PQR is a triangle. S is a point on the side QR of ΔPQR such that ∠PSR = ∠QPR. Given QP = 8 cm, PR = 6 cm and SR = 3 cm.

1. Prove ΔPQR ∼ ΔSPR.
2. Find the length of QR and PS.
3. `"area of ΔPQR"/"area of ΔSPR"`

Answer 1

i. In ΔPQR and ΔSPR, we have

∠QPR = ∠PSR   ...(Given)

∠PRQ = ∠PRS  ...(Common)

So, by AA-axiom similarity, we have

ΔPQR ∼ ΔSPR  ...(Proved)

ii.

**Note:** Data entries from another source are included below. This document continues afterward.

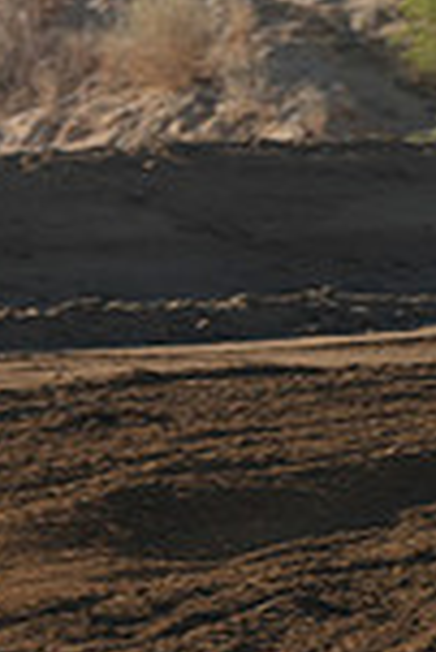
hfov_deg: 1.9
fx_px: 12886
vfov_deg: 2.9
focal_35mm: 711
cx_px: -712
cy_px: 438
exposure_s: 1/250
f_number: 11
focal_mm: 185
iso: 250
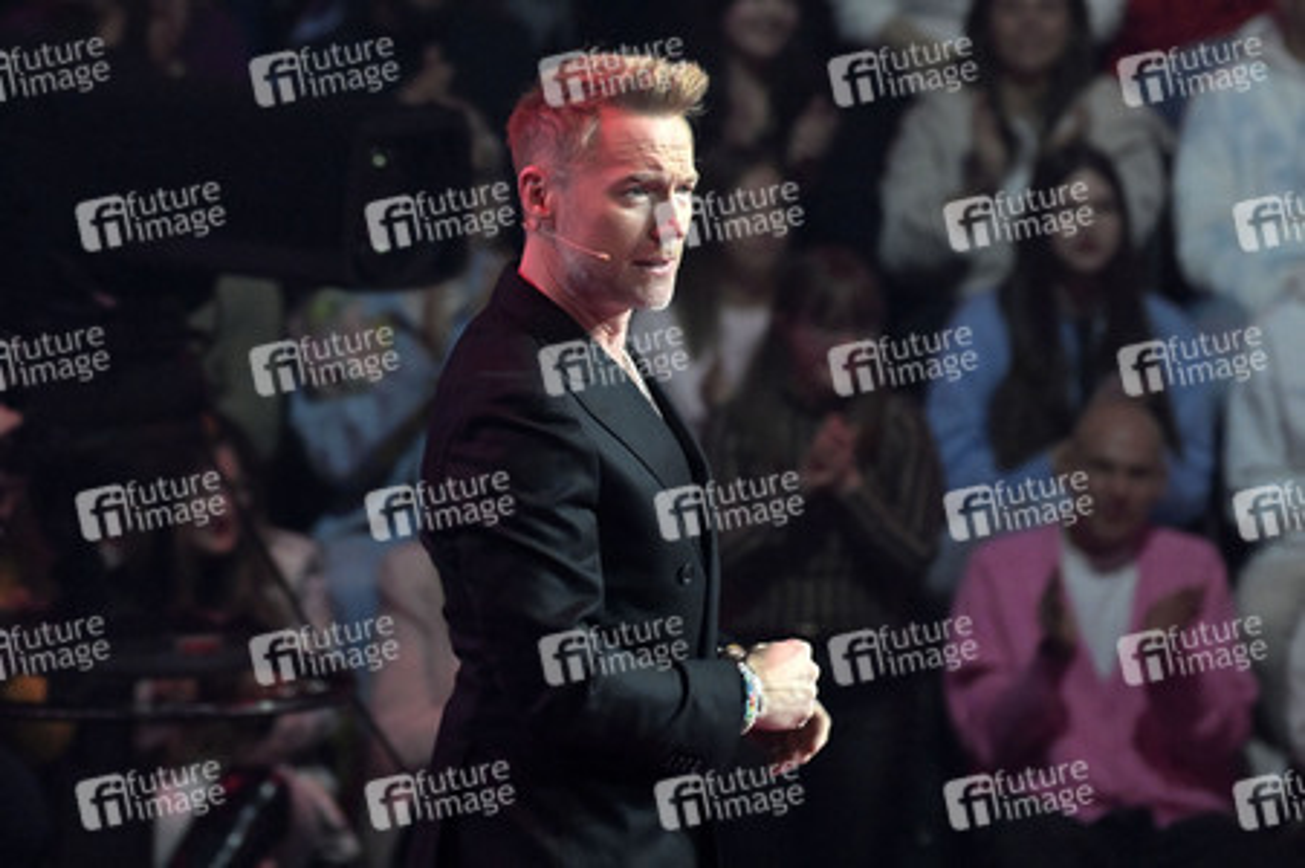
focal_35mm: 270
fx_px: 9780
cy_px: 434
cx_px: 652
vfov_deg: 5.1
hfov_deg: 7.6
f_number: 5.6
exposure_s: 1/320
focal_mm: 270
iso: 12800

Since ΔPQR ∼ ΔSPR  ...(Proved)

`=> (PQ)/(SP) = (QR)/(PR) = (PR)/(SR)`

Consider `(QR)/(PR) = (PR)/(SR)`  ...(From 1)

`=> (QR)/6 = 6/3`

`=> QR = (6 xx 6)/3 = 12  cm`

Also, `(PQ)/(SP) = (PR)/(SR)`

`=> 8/(SP) = 6/3`

`=>8/(SP) = 2`

`=> SP = 8/2 = 4  cm`

iii. `"area of ΔPQR"/"area of ΔSPR" = (PQ^2)/(SP^2)`

= `8^2/4^2`

= `64/16`

= `4/1`

`"area of ΔPQR"/"area of ΔSPR" = 4 : 1`